This stereo scene looking back at where Curiosity crossed a dune at "Dingo Gap" combines several exposures taken by the Navigation Camera (Navcam) high on the rover's mast. It appears three dimensional when viewed through red-blue glasses with the red lens on the left.
The panorama is centered toward the east and spans about 225 degrees, from north-northwest at the left to west-southwest at the right. For scale, the distance between Curiosity's parallel wheel tracks is about 9 feet (2.7 meters). The panorama is presented here as a cylindrical-perspective projection.
The component images were taken during the 539th Martian day, or sol, of the rover's work on Mars (Feb. 10, 2014) from a location reached by a drive the preceding sol. Curiosity crossed the dune at Dingo Gap, near the middle of the horizon of this scene, on Sol 535 (Feb. 6, 2014). The dune is about 3 feet (1 meter) tall.

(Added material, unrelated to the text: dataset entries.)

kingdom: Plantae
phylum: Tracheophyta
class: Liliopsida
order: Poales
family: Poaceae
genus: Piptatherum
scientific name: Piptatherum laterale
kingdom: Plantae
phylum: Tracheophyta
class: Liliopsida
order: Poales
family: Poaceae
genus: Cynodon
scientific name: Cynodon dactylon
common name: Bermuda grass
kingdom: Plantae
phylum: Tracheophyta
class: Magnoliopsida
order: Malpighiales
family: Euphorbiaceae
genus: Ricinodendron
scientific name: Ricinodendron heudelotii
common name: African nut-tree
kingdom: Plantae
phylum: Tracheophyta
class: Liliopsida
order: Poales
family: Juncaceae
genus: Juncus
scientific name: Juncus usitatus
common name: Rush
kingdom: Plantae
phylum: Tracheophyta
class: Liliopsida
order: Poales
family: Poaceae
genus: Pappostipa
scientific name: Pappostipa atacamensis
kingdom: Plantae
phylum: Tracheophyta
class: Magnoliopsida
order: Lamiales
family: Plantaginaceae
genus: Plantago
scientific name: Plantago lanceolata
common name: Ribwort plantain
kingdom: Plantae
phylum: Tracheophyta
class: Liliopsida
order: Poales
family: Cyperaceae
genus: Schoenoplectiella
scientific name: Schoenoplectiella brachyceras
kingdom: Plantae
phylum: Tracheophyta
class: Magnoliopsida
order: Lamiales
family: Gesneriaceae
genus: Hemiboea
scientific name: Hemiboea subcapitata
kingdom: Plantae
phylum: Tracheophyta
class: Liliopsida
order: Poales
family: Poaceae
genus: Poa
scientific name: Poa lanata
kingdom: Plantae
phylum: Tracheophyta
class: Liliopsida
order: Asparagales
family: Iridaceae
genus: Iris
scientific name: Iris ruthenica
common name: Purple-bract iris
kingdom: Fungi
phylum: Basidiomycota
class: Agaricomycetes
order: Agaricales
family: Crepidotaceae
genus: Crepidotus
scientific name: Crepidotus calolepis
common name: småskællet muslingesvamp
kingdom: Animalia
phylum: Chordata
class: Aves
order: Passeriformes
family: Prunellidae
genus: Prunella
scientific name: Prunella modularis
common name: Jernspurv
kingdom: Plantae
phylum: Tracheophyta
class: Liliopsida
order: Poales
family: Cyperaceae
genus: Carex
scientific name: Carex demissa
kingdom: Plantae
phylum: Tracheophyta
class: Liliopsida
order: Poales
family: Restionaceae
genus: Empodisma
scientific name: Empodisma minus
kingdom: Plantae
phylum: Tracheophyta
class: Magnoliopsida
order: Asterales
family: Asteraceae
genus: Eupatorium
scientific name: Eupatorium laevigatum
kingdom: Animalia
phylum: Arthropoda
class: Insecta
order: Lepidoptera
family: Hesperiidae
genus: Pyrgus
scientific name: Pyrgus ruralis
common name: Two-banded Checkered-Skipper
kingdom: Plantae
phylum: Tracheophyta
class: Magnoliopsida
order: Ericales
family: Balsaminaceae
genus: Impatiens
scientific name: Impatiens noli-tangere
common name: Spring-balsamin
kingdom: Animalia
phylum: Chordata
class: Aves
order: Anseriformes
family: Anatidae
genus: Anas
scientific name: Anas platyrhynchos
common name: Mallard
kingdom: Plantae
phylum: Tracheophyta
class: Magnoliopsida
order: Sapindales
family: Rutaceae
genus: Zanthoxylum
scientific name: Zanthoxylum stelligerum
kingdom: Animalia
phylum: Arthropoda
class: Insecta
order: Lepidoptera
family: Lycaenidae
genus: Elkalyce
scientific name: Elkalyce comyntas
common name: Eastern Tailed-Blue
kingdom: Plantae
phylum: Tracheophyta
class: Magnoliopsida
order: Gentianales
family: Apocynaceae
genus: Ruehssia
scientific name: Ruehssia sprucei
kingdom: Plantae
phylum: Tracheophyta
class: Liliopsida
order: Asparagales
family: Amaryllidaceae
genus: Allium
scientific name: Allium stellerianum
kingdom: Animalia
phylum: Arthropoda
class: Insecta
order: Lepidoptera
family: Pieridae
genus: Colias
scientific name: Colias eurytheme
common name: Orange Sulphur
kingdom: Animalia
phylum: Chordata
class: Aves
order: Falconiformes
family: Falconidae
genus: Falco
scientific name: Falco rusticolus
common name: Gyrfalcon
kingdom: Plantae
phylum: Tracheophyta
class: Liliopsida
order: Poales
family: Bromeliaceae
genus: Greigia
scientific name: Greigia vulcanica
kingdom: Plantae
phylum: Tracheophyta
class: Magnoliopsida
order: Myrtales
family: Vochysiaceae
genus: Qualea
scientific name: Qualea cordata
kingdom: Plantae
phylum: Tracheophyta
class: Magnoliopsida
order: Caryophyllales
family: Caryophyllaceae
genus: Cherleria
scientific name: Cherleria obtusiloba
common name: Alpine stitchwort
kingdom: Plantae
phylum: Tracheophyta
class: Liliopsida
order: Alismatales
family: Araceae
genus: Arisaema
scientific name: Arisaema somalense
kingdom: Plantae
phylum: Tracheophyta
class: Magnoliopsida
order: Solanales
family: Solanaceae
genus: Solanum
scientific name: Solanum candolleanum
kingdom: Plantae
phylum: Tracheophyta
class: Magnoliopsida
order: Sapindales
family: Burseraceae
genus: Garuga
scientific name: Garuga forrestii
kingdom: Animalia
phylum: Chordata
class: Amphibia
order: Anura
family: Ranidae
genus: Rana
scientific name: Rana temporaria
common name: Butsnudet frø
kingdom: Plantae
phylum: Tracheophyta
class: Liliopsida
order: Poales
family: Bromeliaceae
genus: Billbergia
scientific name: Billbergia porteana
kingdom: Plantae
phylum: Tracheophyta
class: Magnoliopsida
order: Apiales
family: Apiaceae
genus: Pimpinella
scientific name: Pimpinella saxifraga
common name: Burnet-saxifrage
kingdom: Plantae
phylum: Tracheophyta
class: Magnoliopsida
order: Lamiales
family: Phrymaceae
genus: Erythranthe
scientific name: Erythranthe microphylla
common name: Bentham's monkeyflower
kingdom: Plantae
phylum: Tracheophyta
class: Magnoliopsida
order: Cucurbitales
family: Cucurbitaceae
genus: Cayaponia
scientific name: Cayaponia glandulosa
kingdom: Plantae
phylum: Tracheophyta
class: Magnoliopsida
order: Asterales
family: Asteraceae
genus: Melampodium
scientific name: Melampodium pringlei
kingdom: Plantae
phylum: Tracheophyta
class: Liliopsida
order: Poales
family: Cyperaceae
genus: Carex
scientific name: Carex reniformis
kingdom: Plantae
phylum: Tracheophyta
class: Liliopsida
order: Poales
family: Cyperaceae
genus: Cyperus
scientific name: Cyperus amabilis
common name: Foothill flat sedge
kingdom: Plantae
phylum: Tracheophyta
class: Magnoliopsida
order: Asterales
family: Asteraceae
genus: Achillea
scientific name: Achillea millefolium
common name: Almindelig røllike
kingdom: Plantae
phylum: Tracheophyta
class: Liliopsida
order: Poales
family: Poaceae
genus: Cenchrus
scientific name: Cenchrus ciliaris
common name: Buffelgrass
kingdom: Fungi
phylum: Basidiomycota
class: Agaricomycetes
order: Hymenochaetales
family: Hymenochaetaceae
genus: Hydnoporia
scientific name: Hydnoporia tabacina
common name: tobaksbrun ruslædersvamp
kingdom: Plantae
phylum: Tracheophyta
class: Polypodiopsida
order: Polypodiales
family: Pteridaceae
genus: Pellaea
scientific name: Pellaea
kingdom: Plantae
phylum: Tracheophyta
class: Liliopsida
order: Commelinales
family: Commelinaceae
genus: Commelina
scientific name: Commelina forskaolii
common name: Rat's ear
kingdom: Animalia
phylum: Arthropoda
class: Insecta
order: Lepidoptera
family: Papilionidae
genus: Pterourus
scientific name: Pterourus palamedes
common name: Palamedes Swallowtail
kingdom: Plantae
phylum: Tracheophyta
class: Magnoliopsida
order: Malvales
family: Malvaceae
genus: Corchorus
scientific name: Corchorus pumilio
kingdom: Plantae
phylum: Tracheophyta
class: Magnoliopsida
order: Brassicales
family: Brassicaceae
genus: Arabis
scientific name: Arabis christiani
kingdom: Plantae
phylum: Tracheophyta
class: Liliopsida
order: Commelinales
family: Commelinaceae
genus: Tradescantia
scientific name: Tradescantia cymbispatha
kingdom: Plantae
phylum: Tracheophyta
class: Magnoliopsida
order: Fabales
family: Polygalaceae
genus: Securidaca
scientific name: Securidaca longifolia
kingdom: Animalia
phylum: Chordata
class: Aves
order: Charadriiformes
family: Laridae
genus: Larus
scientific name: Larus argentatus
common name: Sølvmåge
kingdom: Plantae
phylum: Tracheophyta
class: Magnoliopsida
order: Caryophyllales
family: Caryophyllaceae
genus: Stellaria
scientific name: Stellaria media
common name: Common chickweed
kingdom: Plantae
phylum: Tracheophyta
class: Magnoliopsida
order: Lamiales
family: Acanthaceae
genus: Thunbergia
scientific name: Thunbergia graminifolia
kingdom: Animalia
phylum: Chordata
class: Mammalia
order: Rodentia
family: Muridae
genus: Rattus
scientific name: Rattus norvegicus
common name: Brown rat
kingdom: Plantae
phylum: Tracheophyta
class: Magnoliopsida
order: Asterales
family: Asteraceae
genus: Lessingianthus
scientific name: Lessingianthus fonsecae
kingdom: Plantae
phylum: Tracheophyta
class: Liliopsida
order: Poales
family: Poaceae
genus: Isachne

The high-mounted cylinder on the rear part of the vehicle is the rover's UHF (ultrahigh frequency) antenna. The set of disks mounted below it is part of the calibration target for Curiosity's Chemistry and Camera (ChemCam) instrument. The ball-on-a-stick device in the foreground is the calibration target, including a sundial, for Curiosity's Mast Camera (Mastcam). To the right of the UHF antenna in this image are the radiator fins for Curiosity's power supply, a radioisotope thermoelectric generator.
NASA's Jet Propulsion Laboratory, a division of the California Institute of Technology, Pasadena, manages the Mars Science Laboratory Project for NASA's Science Mission Directorate, Washington. JPL designed and built the project's Curiosity rover and the rover's Navcam.